What temperature is used to incubate bacterial cultures in educational settings?
About 25°C to reduce risk to humans.
What is binary fission and how fast can bacteria divide under ideal conditions?
A bacterium splits into two; under ideal conditions, roughly every 20 minutes.
How can antibiotics be tested for effectiveness using bacteria?
Discs soaked with different antibiotics placed on an agar plate with bacteria; measure inhibition zones.
What information does the size of the inhibition zone provide?
The effectiveness of the antibiotic; larger zones indicate more effective bacterial kill.
What is cell differentiation?
The process by which cells become specialised through turning on or off certain genes.
What are stem cells and what is the difference between embryonic and adult stem cells?
Stem cells can differentiate into multiple cell types. Embryonic stem cells can become any cell type; adult stem cells are more limited (e.g., bone marrow).

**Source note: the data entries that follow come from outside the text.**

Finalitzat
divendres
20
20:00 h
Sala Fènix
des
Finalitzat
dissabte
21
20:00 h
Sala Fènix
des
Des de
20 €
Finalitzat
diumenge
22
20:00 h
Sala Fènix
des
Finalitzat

Meristems in plants retain this ability throughout life.
What is therapeutic cloning?
Producing an embryo with the same genetic makeup as the patient to obtain stem cells that won’t be rejected.

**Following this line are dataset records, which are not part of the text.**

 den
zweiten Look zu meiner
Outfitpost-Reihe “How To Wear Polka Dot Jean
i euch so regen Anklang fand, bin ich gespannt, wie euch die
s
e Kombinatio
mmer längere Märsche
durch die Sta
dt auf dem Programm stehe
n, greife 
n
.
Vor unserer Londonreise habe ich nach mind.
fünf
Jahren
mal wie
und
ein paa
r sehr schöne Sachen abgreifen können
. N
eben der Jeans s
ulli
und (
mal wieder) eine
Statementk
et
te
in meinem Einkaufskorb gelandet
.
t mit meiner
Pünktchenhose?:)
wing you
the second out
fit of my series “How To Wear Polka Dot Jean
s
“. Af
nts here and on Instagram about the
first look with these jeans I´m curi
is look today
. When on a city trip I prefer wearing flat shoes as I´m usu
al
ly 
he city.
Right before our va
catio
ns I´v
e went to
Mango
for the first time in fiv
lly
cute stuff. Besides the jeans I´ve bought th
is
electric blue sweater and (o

What are some ethical concerns related to stem cell research?
Destruction of embryos; questions about use of surplus embryos; religious or personal objections.
What is mitosis and what role does it play?
A stage of the cell cycle where chromosomes are separated to form two identical cells; essential for growth, development, and tissue repair.
What are chromosomes and genes?
Chromosomes are DNA molecules; genes are small DNA sections that code for proteins.
How many chromosomes do humans have in somatic cells and sex cells?
46 in somatic cells (23 pairs); 23 in sex cells (gametes).
What is a plasma and its role in blood?
Liquid that carries red blood cells, white blood cells, platelets, nutrients, hormones, and wastes.
What are red blood cells designed to do?
Carry oxygen using haemoglobin; bioconcave shape increases surface area; lack a nucleus to maximize space.
What are white blood cells and what types exist?
Part of the immune system; types include those that produce antibodies, those that engulf pathogens, and those that produce antitoxins.
What do platelets do?
Aid in blood clotting to form a scab and seal wounds.
What is coronary heart disease and how can it be treated?
Blockage of coronary arteries leading to reduced oxygen to the heart; treated with stents or statins; valve replacements or heart transplant in severe cases.
What are stents and what are their risks?
Metal mesh tubes to keep arteries open; risks include thrombosis and potential infection.
What are statins and what do they do?
Drugs that lower LDL cholesterol and can raise HDL cholesterol; may have side effects and require ongoing use.
What is a heart valve replacement and what are the options?
Biological valves from animals or mechanical valves; biological valves tend to last shorter but require less long-term medication; mechanical valves last longer but require prolonged blood-thinning drugs.